Frozen Berry Breakfast Smoothie
- 80g (about a handful) of a mixed frozen raspberries, blueberries and blackberries
- 100-150g full fat Greek yoghurt (one small tub)
- 1 small ripe banana
- 250ml full fat milk
- 1 tablespoon maple syrup or honey
- Teaspoon of vanilla extract (optional)
The Bad Girl Bakery team from the Highlands has shared with us one of their secret recipes – their popular Breakfast Smoothie. Perfect for those now back on the go!
This Breakfast Smoothie recipe comes from Jeni Hardie at the award-winning, Bad Girl Bakery. This family-run bakery based in Highlands town, Muir of Ord, has developed a formidable reputation for producing the very best handcrafted, homemade and beautifully baked delights.
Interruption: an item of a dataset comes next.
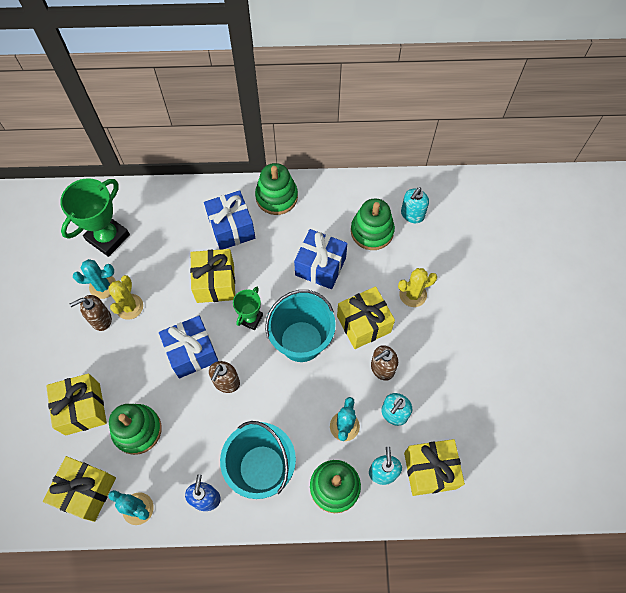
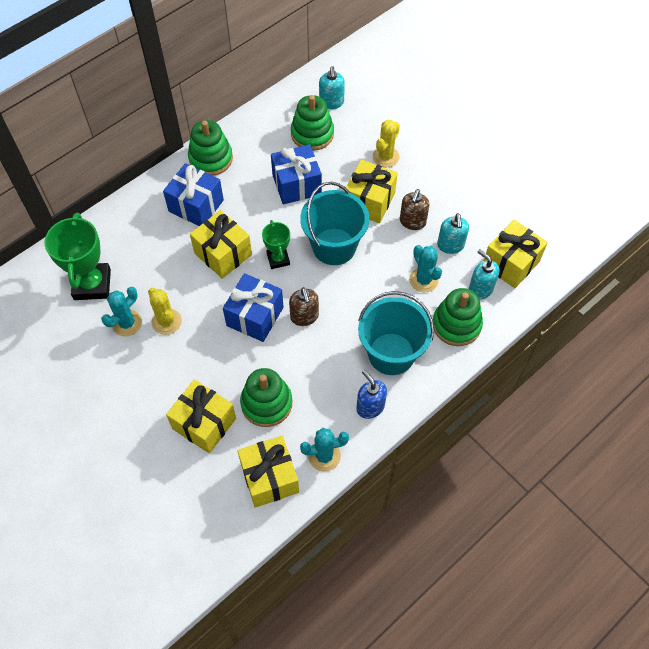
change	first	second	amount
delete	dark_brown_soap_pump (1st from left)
Created daily by the friendly kitchen team, Bad Girl Bakery specialises in using seasonal ingredients to create cakes that often have hidden centres or something extra special about them – jammy crumble toppings or hidden surprises inside – but most importantly are a proper delicious treat. The bakery now includes a shop with baking supplies and a daily changing takeaway menu.
This is lovely because, not only does it taste great, it’s the kind of thing that feels like an indulgent treat, but is full of good stuff and incredibly filling. This recipe makes enough for two. We freeze any leftovers in ice-lolly moulds. My wee Bad Boy loves them.
Makes enough for two
All you do is put all the ingredients in the blender and whiz them up until everything is smooth. If it’s too thick just add a splash more milk. The type of milk is totally up to you. I often make this recipe at home with almond milk and it tastes great.
The berries really are best frozen for this, but if you’re using fresh berries then add a few ice cubes in before you blitz it. If you’ve got really ripe bananas you can just peel and freeze them whole and use them instead of a fresh banana. We serve ours really thick with a drizzle of maple syrup and some berries over the top.
The riper the banana, the sweeter it is, so if yours are very ripe you might want to leave out the maple syrup. You can replace the berries with frozen mango, the Greek yoghurt for coconut yoghurt and add a dash of coconut milk along with the regular milk to make a more tropical version.
NOTE: This doesn’t like to hang around, so don’t make it in advance, or it will separate.